Naturally, this was the period that I had most contact with Tomas Hägg. He was visiting Bergen from Kristiansand frequently, supervising the progress of his students and working on the organization of his Nubiological library, still in Bergen from the days of the Fontes publication. It was a great honor to help him with the cataloguing of the off prints and copies of articles that he had collected during his intensive involvement with Nubian Studies. That field he never turned his back on, but he expressed to me his pleasure that someone was linking again Bergen and Nubia academically. And he proved his support by traveling twice from Sørland to Hordaland in order to attend two Nubiological events organized at the University of Bergen: a presentation on one of the textual treasures identified during the studies for my Ph.D. thesis on the Greek manuscripts on parchments fragments discovered during fieldwork in Northern Sudan by my hosting institution, namely the Humboldt University Nubian Expedition; and – in our last meeting, as it proved – a workshop dedicated to studies between the local and the regional around Sai Island in Northern Sudan (where Henriette and myself have an archaeological project running and for which Adam Łajtar also visited us from Warsaw, contributing with a presentation that was actually inspired by the first publication by Tomas Hägg that introduced me to Nubian epigraphics, the one on the Euchologion Mega type of prayer for the dead.

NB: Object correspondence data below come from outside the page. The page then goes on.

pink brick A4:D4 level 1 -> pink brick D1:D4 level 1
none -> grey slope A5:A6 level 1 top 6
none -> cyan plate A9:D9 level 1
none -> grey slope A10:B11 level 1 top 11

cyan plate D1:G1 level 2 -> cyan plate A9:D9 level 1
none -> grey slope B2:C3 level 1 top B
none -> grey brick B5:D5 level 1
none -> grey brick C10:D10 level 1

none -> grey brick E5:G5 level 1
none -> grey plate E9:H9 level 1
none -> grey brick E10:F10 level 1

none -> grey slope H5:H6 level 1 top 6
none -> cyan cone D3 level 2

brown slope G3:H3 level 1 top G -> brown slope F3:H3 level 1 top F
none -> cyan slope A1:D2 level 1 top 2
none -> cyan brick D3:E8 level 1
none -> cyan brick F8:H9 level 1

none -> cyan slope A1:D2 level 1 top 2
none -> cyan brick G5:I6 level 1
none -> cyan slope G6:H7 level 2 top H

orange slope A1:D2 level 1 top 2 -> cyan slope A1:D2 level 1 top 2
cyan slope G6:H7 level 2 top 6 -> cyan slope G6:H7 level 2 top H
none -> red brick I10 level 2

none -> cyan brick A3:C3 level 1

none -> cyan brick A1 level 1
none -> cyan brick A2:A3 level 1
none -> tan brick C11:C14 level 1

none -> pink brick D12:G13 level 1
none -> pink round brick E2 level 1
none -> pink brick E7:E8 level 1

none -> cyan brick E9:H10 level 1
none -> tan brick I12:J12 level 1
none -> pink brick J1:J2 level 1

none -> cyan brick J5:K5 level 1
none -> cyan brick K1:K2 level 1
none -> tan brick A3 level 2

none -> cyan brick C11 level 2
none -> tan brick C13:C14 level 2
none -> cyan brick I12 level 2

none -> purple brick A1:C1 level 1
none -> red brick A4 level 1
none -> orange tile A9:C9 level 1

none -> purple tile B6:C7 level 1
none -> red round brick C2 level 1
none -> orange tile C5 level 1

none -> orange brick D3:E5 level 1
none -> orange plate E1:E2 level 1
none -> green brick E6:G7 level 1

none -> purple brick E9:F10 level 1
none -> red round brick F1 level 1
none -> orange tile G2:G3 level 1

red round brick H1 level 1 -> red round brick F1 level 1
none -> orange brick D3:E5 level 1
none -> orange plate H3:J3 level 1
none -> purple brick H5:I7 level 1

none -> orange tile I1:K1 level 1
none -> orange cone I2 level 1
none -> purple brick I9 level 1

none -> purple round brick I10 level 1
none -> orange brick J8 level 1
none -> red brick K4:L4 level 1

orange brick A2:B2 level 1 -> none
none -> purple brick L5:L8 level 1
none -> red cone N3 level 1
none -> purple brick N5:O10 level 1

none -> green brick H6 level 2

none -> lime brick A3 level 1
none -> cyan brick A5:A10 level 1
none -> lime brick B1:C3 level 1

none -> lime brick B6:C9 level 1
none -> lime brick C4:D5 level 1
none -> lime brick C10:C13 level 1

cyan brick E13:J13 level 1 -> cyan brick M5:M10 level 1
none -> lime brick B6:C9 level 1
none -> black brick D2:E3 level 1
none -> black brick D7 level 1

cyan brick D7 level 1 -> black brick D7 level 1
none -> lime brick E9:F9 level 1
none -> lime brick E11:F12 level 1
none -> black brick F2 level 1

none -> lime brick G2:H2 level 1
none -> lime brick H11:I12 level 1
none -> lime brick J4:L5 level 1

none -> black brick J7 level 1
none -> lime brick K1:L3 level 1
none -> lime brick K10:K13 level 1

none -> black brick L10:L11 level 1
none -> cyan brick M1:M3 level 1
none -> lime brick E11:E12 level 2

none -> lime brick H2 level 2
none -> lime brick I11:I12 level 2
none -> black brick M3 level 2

I will never forget how strange it felt to be arriving at Bergen on the 11th of June 2008. For that was the exact date that the University of Bergen honored Tomas Hägg with the title of professor emeritus. On that occasion, a seminary was organized, and in a playful manner the presentations were grouped under the title of psogos (reproach)! It would therefore be unwise to indulge myself into an attempt for an enkomion (praise) for the late professor. However, his aura shone so bright in all the fields that he cast his brilliant gaze upon, so that even from a distance students could benefit from his priceless contributions. In my case, it was Tomas Hägg who taught me how to see the gaps in our knowledge about any given field of studies as a challenge for more intense research, and as a determined ambition to offer, but always in modesty and with academic accuracy, more to that field. Perhaps there is no better way to conclude this text than the promise to keep up the efforts to help make Bergen again a center for Nubian Studies and the source of important publications for the links between the Roman Empire and the Nubian kingdoms of Late Antiquity and the Byzantine era.